When researchers injected mice with the Gram-negative bacterium E. coli in one thigh and harmless dead bacteria in the other thigh, both injections produced inflammation. However, only the cluster of live E. coli attracted the radio tracer and lit up the screen -- a critical feature that let the researchers distinguish the actual bacterial infection from noninfectious inflammation. When the researchers injected one thigh with Gram-negative E. coli and the other thigh with the Gram-positive bacterium Staphyloccocus aureus, the radio tracer lit up only the thigh infected by the Gram-negative organism. In other words, the sorbitol-containing tracer differentiated between bacterial and sterile inflammation, as well as between infections caused by different classes of bacteria. Next, the researchers compared how their modified tracer fared in distinguishing brain inflammation caused by E. coli from cancer-induced brain inflammation. The tracer reliably and predictably lit up E. coli hot spots in the brain but not brain tumor cells.

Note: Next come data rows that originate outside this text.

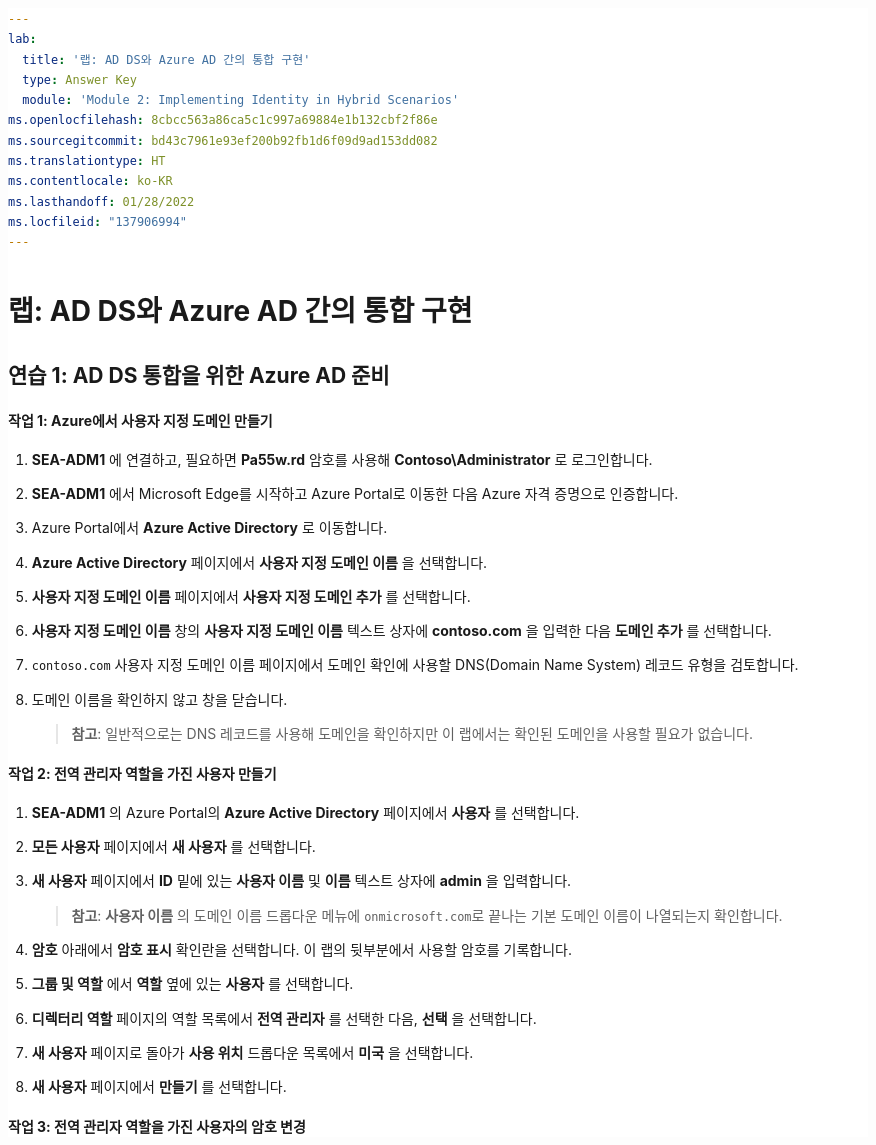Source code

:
 ```yaml
---
lab:
  title: '랩: AD DS와 Azure AD 간의 통합 구현'
  type: Answer Key
  module: 'Module 2: Implementing Identity in Hybrid Scenarios'
ms.openlocfilehash: 8cbcc563a86ca5c1c997a69884e1b132cbf2f86e
ms.sourcegitcommit: bd43c7961e93ef200b92fb1d6f09d9ad153dd082
ms.translationtype: HT
ms.contentlocale: ko-KR
ms.lasthandoff: 01/28/2022
ms.locfileid: "137906994"
---
```

# <a name="lab-implementing-integration-between-ad-ds-and-azure-ad"></a>랩: AD DS와 Azure AD 간의 통합 구현

## <a name="exercise-1-preparing-azure-ad-for-ad-ds-integration"></a>연습 1: AD DS 통합을 위한 Azure AD 준비

#### <a name="task-1-create-a-custom-domain-in-azure"></a>작업 1: Azure에서 사용자 지정 도메인 만들기

1. **SEA-ADM1** 에 연결하고, 필요하면 **Pa55w.rd** 암호를 사용해 **Contoso\\Administrator** 로 로그인합니다.
1. **SEA-ADM1** 에서 Microsoft Edge를 시작하고 Azure Portal로 이동한 다음 Azure 자격 증명으로 인증합니다.
1. Azure Portal에서 **Azure Active Directory** 로 이동합니다.
1. **Azure Active Directory** 페이지에서 **사용자 지정 도메인 이름** 을 선택합니다.
1. **사용자 지정 도메인 이름** 페이지에서 **사용자 지정 도메인 추가** 를 선택합니다.
1. **사용자 지정 도메인 이름** 창의 **사용자 지정 도메인 이름** 텍스트 상자에 **contoso.com** 을 입력한 다음 **도메인 추가** 를 선택합니다.
1. `contoso.com` 사용자 지정 도메인 이름 페이지에서 도메인 확인에 사용할 DNS(Domain Name System) 레코드 유형을 검토합니다.
1. 도메인 이름을 확인하지 않고 창을 닫습니다.

   > **참고**: 일반적으로는 DNS 레코드를 사용해 도메인을 확인하지만 이 랩에서는 확인된 도메인을 사용할 필요가 없습니다.

#### <a name="task-2-create-a-user-with-the-global-administrator-role"></a>작업 2: 전역 관리자 역할을 가진 사용자 만들기

1. **SEA-ADM1** 의 Azure Portal의 **Azure Active Directory** 페이지에서 **사용자** 를 선택합니다.
1. **모든 사용자** 페이지에서 **새 사용자** 를 선택합니다.
1. **새 사용자** 페이지에서 **ID** 밑에 있는 **사용자 이름** 및 **이름** 텍스트 상자에 **admin** 을 입력합니다.

   > **참고**: **사용자 이름** 의 도메인 이름 드롭다운 메뉴에 `onmicrosoft.com`로 끝나는 기본 도메인 이름이 나열되는지 확인합니다.

1. **암호** 아래에서 **암호 표시** 확인란을 선택합니다. 이 랩의 뒷부분에서 사용할 암호를 기록합니다.
1. **그룹 및 역할** 에서 **역할** 옆에 있는 **사용자** 를 선택합니다.
1. **디렉터리 역할** 페이지의 역할 목록에서 **전역 관리자** 를 선택한 다음, **선택** 을 선택합니다.
1. **새 사용자** 페이지로 돌아가 **사용 위치** 드롭다운 목록에서 **미국** 을 선택합니다.
1. **새 사용자** 페이지에서 **만들기** 를 선택합니다.

#### <a name="task-3-change-the-password-for-the-user-with-the-global-administrator-role"></a>작업 3: 전역 관리자 역할을 가진 사용자의 암호 변경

When serious drug-resistant infections are suspected, the researchers explain, patients are routinely given broad-spectrum antibiotics while waiting -- often for days -- for lab tests to determine the specific organism responsible for the infection and which drugs should be used. Broad-spectrum antibiotics treat many bacteria at once, but their frequent and indiscriminate use has fueled drug resistance in recent years, making many pathogens impervious to common antibiotics.
"Using broad-spectrum antibiotics is not unlike firing a cannonball to kill a fly," says study co-author Alvaro Ordonez, M.D., a fellow in pediatric infectious diseases at the Johns Hopkins University School of Medicine. "While such treatment is clinically justified in patients with serious infections of unknown origin, it promotes bacterial resistance, so the long-term price that both patients and clinicians pay is rather steep."
Knowing quickly which organism is causing a patient's infection and which antibiotic can kill the bacteria could seriously lower that cost, Ordonez adds. This is where the new imaging system could play a critical role. In a separate set of experiments, the investigators showed that their imaging system rapidly captured how bacteria respond to drug treatment in real time. Targeted with the right antibiotic, the dying bacteria produced a visibly and progressively weaker image. By contrast, when bacteria failed to respond to an antibiotic, the strength of the signal remained as intense as ever, heralding treatment failure. Receiving such rapid feedback within hours instead of days could have profound effects on treatment decisions.
"Earlier identification of bacterial drug sensitivity could not only get patients on the mend sooner by giving them the right antibiotic, but in the long run it could save the U.S. health care system billions of dollars in unnecessary drug treatment," Jain says.